We utilized a convenience sample of college students on two campuses within a single university system, of whom 40% reported being criminal justice majors. It is also important to note that our measure of policing aspirations was retrospective. It is possible that participants may have dreamed at one point in their lives about being police officers but simply did not remember doing so. Additionally, due to the cross-sectional/retrospective nature of our data, time-order could be questioned. It is possible, for example, rather than masculine self-concept influencing aspirations that the reverse is true. That is, individuals may base their self-perceptions of masculinity on assessments of their own skills and interests (e.g., policing is masculine, and I like policing so I must be masculine), though our interpretations aligned with theory and previous empirical work. Further, masculinity remained significant even after accounting for the strong effects of major and having friends or family in law enforcement. Longitudinal research is necessary to fully understand the development of policing aspirations over the life course.

Finally, we utilized a single-item indicator of masculinity, thus we could not examine different types of masculinity as they relate to policing aspirations.
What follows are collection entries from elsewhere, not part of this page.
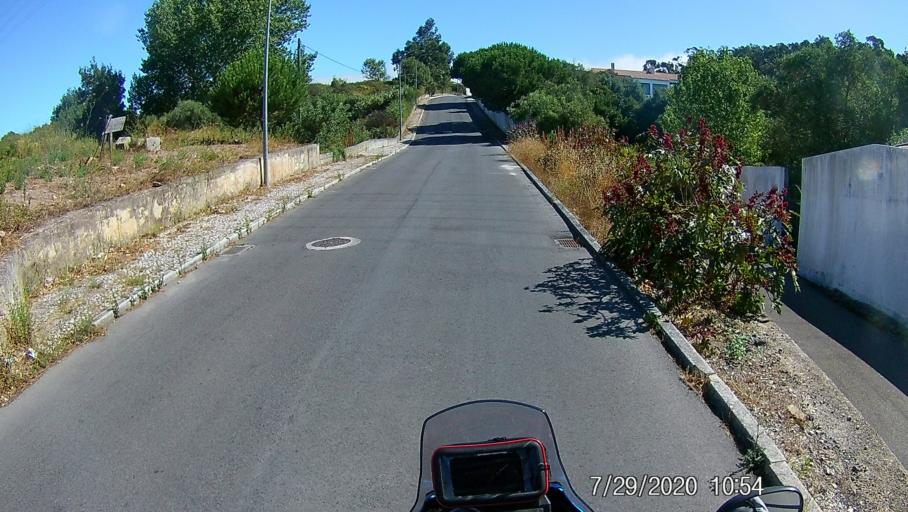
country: PT
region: Lisbon
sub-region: Sintra
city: Rio de Mouro
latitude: 38.7527
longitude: -9.3658
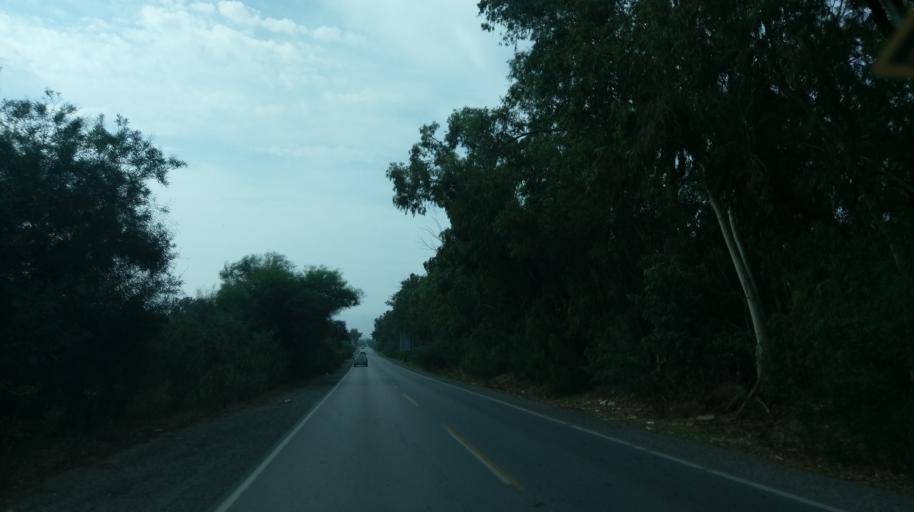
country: CY
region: Lefkosia
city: Lefka
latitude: 35.1538
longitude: 32.8659
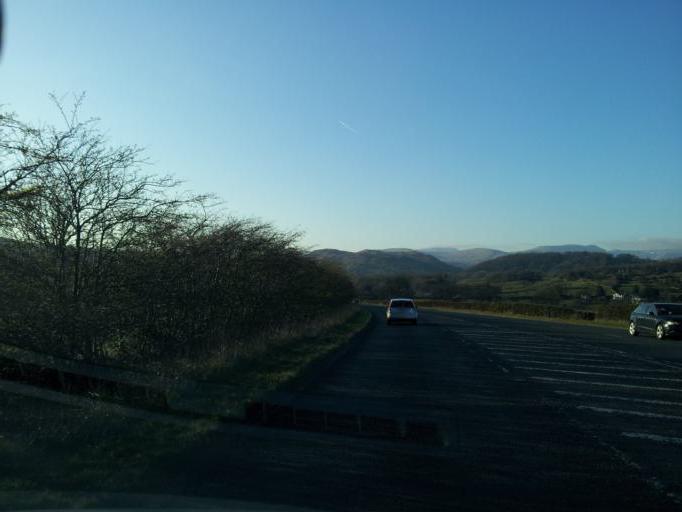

However, many masculinity measures (e.g., Bem, 1974; Spence, Helmreich, & Stapp, 1974) assume certain personality characteristics make you masculine or feminine. A strength of our measure is that the interpretation of masculinity was left to participants; they were reporting on the extent to which they consider themselves masculine. Replication with additional samples and measures of masculinity would add confidence, and likely nuance, to our findings. With the straightforward approach utilized in our data, we were likely tapping how individuals feel they fit with stereotypical views of masculinity. Future research should consider how different types of gender ideologies might relate to career aspirations.

Conclusion

The NIJ’s Policing Research Plan for 2017-2022 identifies workforce development as priority number one. In particular, it emphasizes the importance of research on “factors that influence and motivate members of the workforce…and attract viable candidates to the policing profession” (NIJ, 2017). Future orientation literature tells us that we learn what our future could include from both cultural messages and role models. A long history of gender socialization and salience of masculinity in the culture of policing may combine to inhibit the aspirations well-suited individuals. Our research indicates (1) women are still less likely than men to consider policing as an option, (2) masculinity influences policing aspirations for both men and women (i.e., more masculine = more likely to consider policing), and (3) the relationship between gender and policing aspirations is mediated by masculinity (i.e., men see themselves as more masculine which partially explains their higher levels of policing aspirations). At the same time, men were no more likely than women to recommend policing as career for others, indicating that men and women see it as equally valid, but women are just less likely to see themselves fitting into it. Therefore, something must be done to shift the public images and role models if we are to recruit a more representative police force. Future research should expand its focus on what draws men and women to the field of policing, how policing interests and aspirations evolve over the life course, and barriers that might prevent women and men from pursuing policing ambitions.